EXERCISE AIM: Your job is to report every line of the entries that has "BudgetAir".
BEGIN ENTRIES SHOWN
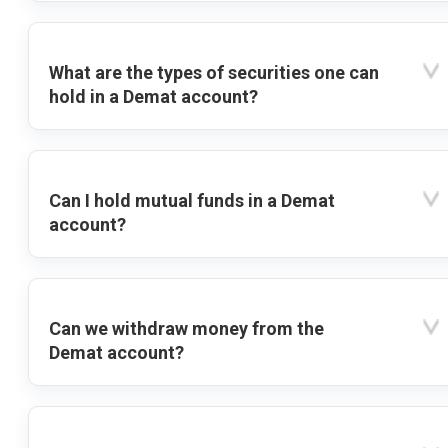
What are the types of securities one can
hold in a Demat account?
Can I hold mutual funds in a Demat
account?
Can we withdraw money from the
Demat account?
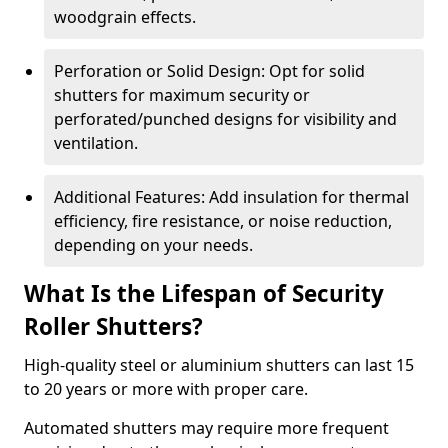
woodgrain effects.
Perforation or Solid Design: Opt for solid
shutters for maximum security or
perforated/punched designs for visibility and
ventilation.
Additional Features: Add insulation for thermal
efficiency, fire resistance, or noise reduction,
depending on your needs.
What Is the Lifespan of Security
Roller Shutters?
High-quality steel or aluminium shutters can last 15
to 20 years or more with proper care.
Automated shutters may require more frequent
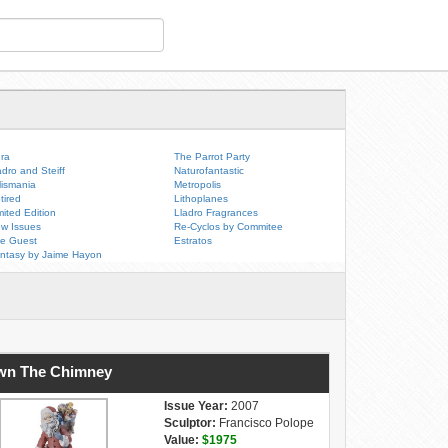
ra
The Parrot Party
adro and Steiff
Naturofantastic
lismania
Metropolis
tired
Lithoplanes
mited Edition
Lladro Fragrances
w Issues
Re-Cyclos by Commitee
e Guest
Estratos
ntasy by Jaime Hayon
wn The Chimney
Issue Year:
2007
Sculptor:
Francisco Polope
Value:
$1975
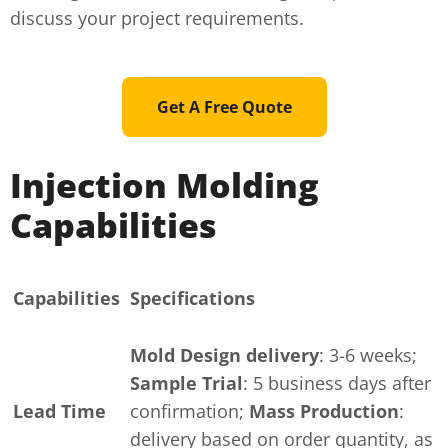
discuss your project requirements.
Get A Free Quote
Injection Molding
Capabilities
Capabilities
Specifications
Mold Design delivery
: 3-6 weeks;
Sample Trial
: 5 business days after
Lead Time
confirmation;
Mass Production
:
delivery based on order quantity, as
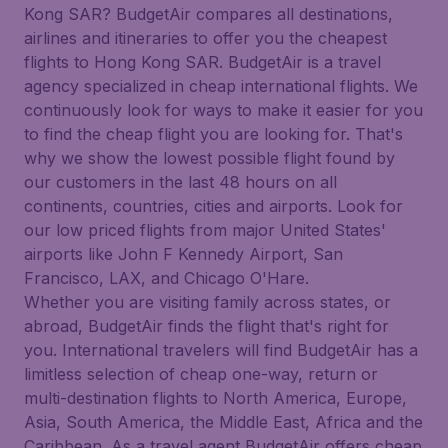
Kong SAR? BudgetAir compares all destinations,
airlines and itineraries to offer you the cheapest
flights to Hong Kong SAR. BudgetAir is a travel
agency specialized in cheap international flights. We
continuously look for ways to make it easier for you
to find the cheap flight you are looking for. That's
why we show the lowest possible flight found by
our customers in the last 48 hours on all
continents, countries, cities and airports. Look for
our low priced flights from major United States'
airports like John F Kennedy Airport, San
Francisco, LAX, and Chicago O'Hare.
Whether you are visiting family across states, or
abroad, BudgetAir finds the flight that's right for
you. International travelers will find BudgetAir has a
limitless selection of cheap one-way, return or
multi-destination flights to North America, Europe,
Asia, South America, the Middle East, Africa and the
Caribbean. As a travel agent BudgetAir offers cheap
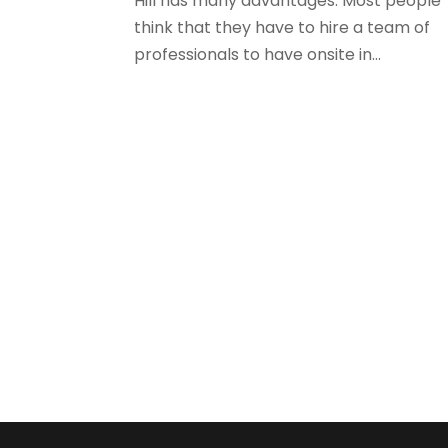
Hill has many advantages. Most people
think that they have to hire a team of
professionals to have onsite in...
END ENTRIES SHOWN
RESPONSE TO THIS TASK:
Kong SAR? BudgetAir compares all destinations,
flights to Hong Kong SAR. BudgetAir is a travel
abroad, BudgetAir finds the flight that's right for
you. International travelers will find BudgetAir has a
Caribbean. As a travel agent BudgetAir offers cheap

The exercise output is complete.